Brioches marbrées au thé matcha

makes 12 small brioches, or 6 small and a loaf bread.

for the brioche dough
300g strong flour
60g cater sugar
one tsp dehydrated yeast
125g whole milk
one egg
50g butter, diced and at room temperature

In a large bowl, combine all the ingredients except for the butter and mix until it forms a rough dough.
On an unfloured surface, start kneading the dough incorporating the butter as you do so until it forms a smooth ball; around 8 minutes.
Place the dough back into the bowl – covered with a cloth – and leave in a warm place for 2 hours or until double in size.

for the matcha filling
80g milk
one egg white
50g caster sugar
20g flour
20g matcha green tea
10g butter

Bring the milk to the boil. While it’s heating, mix the white and sugar in a bowl until combined. Mix in the flour and matcha green tea, and beat until homogeneous.
When the milk is boiling, pour it over the matcha mixture, whisking as you do so. Transfer back into the pan, and cook on medium heat until thick. Mix in the butter.
Spread it on a baking tray lined with cling film, around 20x15cm. Chill.

for the shaping

Remove any air from the brioche dough by gently patting it down, then roll it into a 30x20cm rectangle. Place the matcha filling in the middle, then fold the dough over it, sealing the extremities together. Roll into a longer rectangle, then make a tour double.
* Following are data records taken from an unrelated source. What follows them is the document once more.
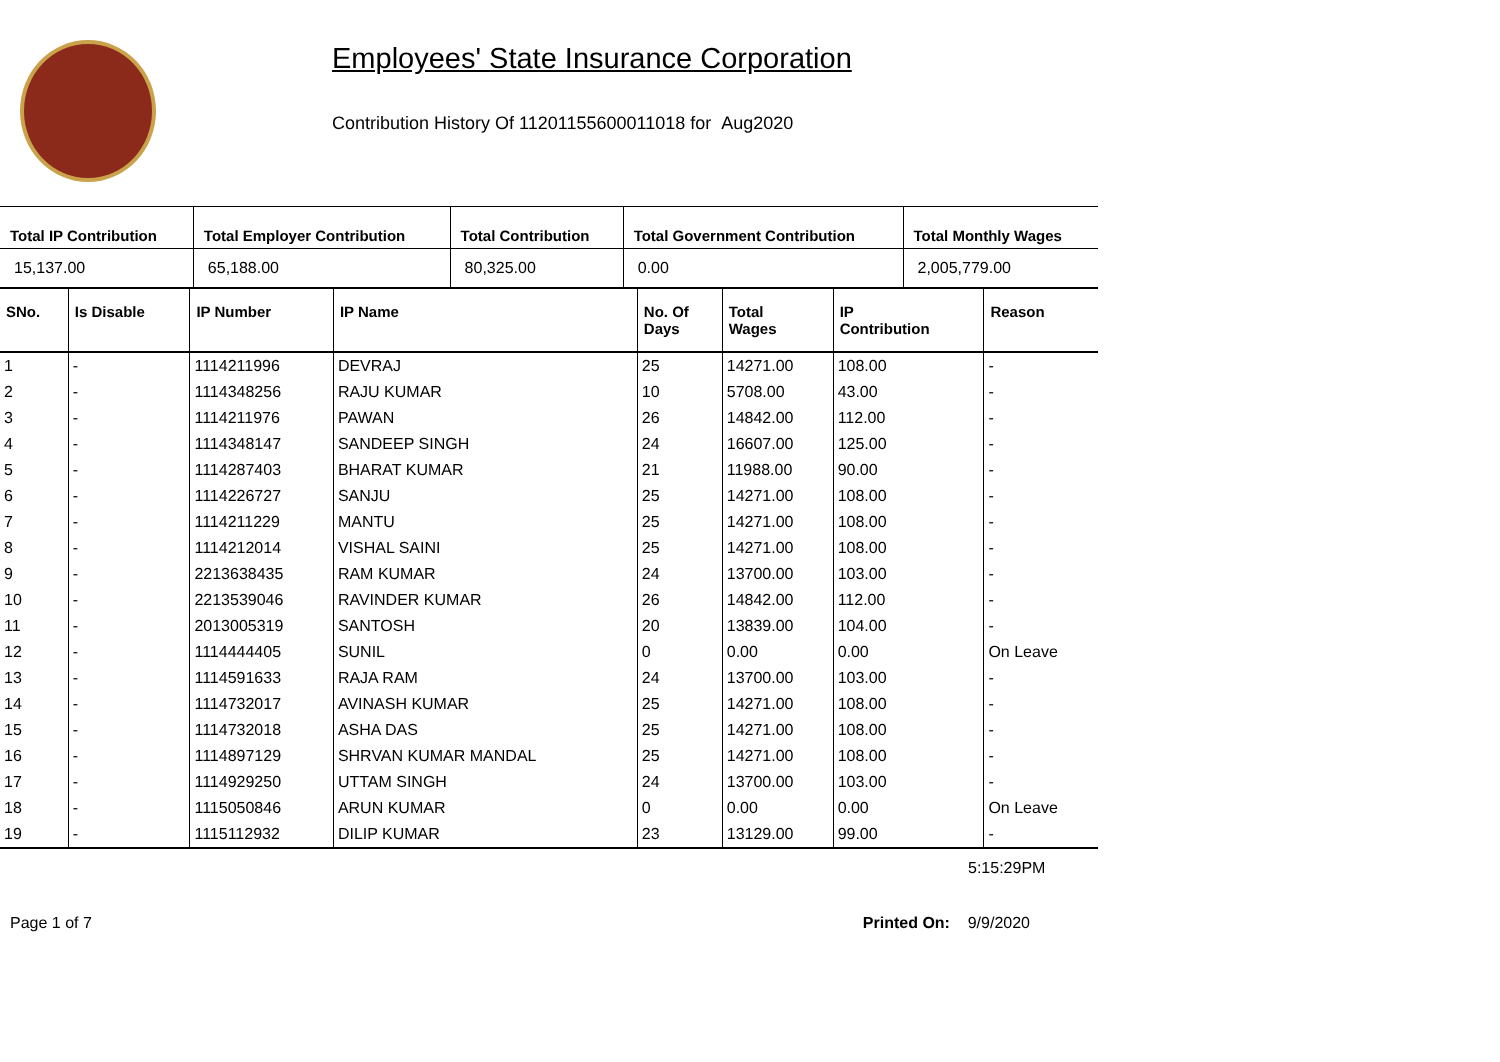Employees' State Insurance Corporation
Contribution History Of 11201155600011018 for Aug2020
| Total IP Contribution | Total Employer Contribution | Total Contribution | Total Government Contribution | Total Monthly Wages |
| --- | --- | --- | --- | --- |
| 15,137.00 | 65,188.00 | 80,325.00 | 0.00 | 2,005,779.00 |
| SNo. | Is Disable | IP Number | IP Name | No. Of Days | Total Wages | IP Contribution | Reason |
| --- | --- | --- | --- | --- | --- | --- | --- |
| 1 | - | 1114211996 | DEVRAJ | 25 | 14271.00 | 108.00 | - |
| 2 | - | 1114348256 | RAJU KUMAR | 10 | 5708.00 | 43.00 | - |
| 3 | - | 1114211976 | PAWAN | 26 | 14842.00 | 112.00 | - |
| 4 | - | 1114348147 | SANDEEP SINGH | 24 | 16607.00 | 125.00 | - |
| 5 | - | 1114287403 | BHARAT KUMAR | 21 | 11988.00 | 90.00 | - |
| 6 | - | 1114226727 | SANJU | 25 | 14271.00 | 108.00 | - |
| 7 | - | 1114211229 | MANTU | 25 | 14271.00 | 108.00 | - |
| 8 | - | 1114212014 | VISHAL SAINI | 25 | 14271.00 | 108.00 | - |
| 9 | - | 2213638435 | RAM KUMAR | 24 | 13700.00 | 103.00 | - |
| 10 | - | 2213539046 | RAVINDER KUMAR | 26 | 14842.00 | 112.00 | - |
| 11 | - | 2013005319 | SANTOSH | 20 | 13839.00 | 104.00 | - |
| 12 | - | 1114444405 | SUNIL | 0 | 0.00 | 0.00 | On Leave |
| 13 | - | 1114591633 | RAJA RAM | 24 | 13700.00 | 103.00 | - |
| 14 | - | 1114732017 | AVINASH KUMAR | 25 | 14271.00 | 108.00 | - |
| 15 | - | 1114732018 | ASHA DAS | 25 | 14271.00 | 108.00 | - |
| 16 | - | 1114897129 | SHRVAN KUMAR MANDAL | 25 | 14271.00 | 108.00 | - |
| 17 | - | 1114929250 | UTTAM SINGH | 24 | 13700.00 | 103.00 | - |
| 18 | - | 1115050846 | ARUN KUMAR | 0 | 0.00 | 0.00 | On Leave |
| 19 | - | 1115112932 | DILIP KUMAR | 23 | 13129.00 | 99.00 | - |
5:15:29PM
Page 1 of 7 Printed On: 9/9/2020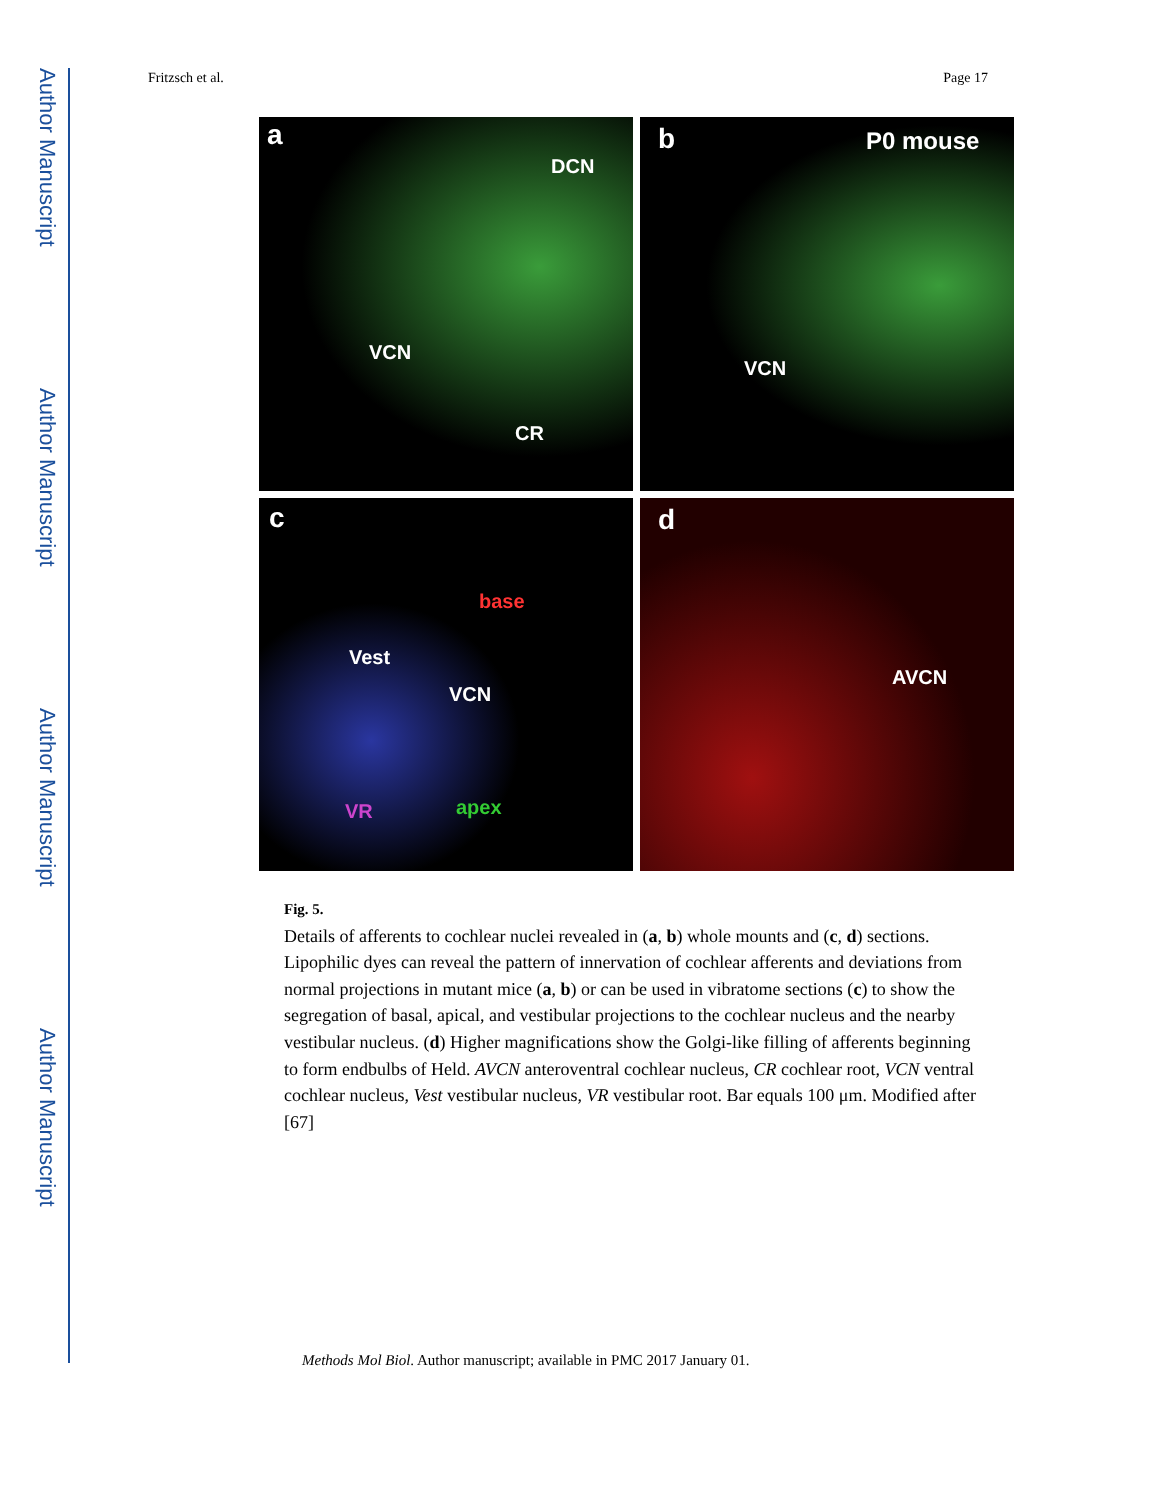Author Manuscript
Author Manuscript
Author Manuscript
Author Manuscript
Fritzsch et al. Page 17
a
DCN
VCN
CR
b P0 mouse
VCN
c
base
Vest
VCN
VR apex
d
AVCN
Fig. 5.
Details of afferents to cochlear nuclei revealed in (a, b) whole mounts and (c, d) sections. Lipophilic dyes can reveal the pattern of innervation of cochlear afferents and deviations from normal projections in mutant mice (a, b) or can be used in vibratome sections (c) to show the segregation of basal, apical, and vestibular projections to the cochlear nucleus and the nearby vestibular nucleus. (d) Higher magnifications show the Golgi-like filling of afferents beginning to form endbulbs of Held. AVCN anteroventral cochlear nucleus, CR cochlear root, VCN ventral cochlear nucleus, Vest vestibular nucleus, VR vestibular root. Bar equals 100 μm. Modified after [67]
Methods Mol Biol. Author manuscript; available in PMC 2017 January 01.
Repeat the folding one more time, then roll the dough back into a 30x20cm.
Roll the dough onto itself to form a log. Trim the ends, then using a sharp knife, slice into 3cm-thick segments.
Butter 12 5.5cm-wide rings, and place the slices into them, cut side up. Or if you’re making a loaf, arrange six slices into a loaf tin, and the remaining slices into rings.
Cover loosely with cling film, and allow to rise for 30 to 45 minutes.

Preheat the oven to 180°C, and bake for 15 to 20 minutes.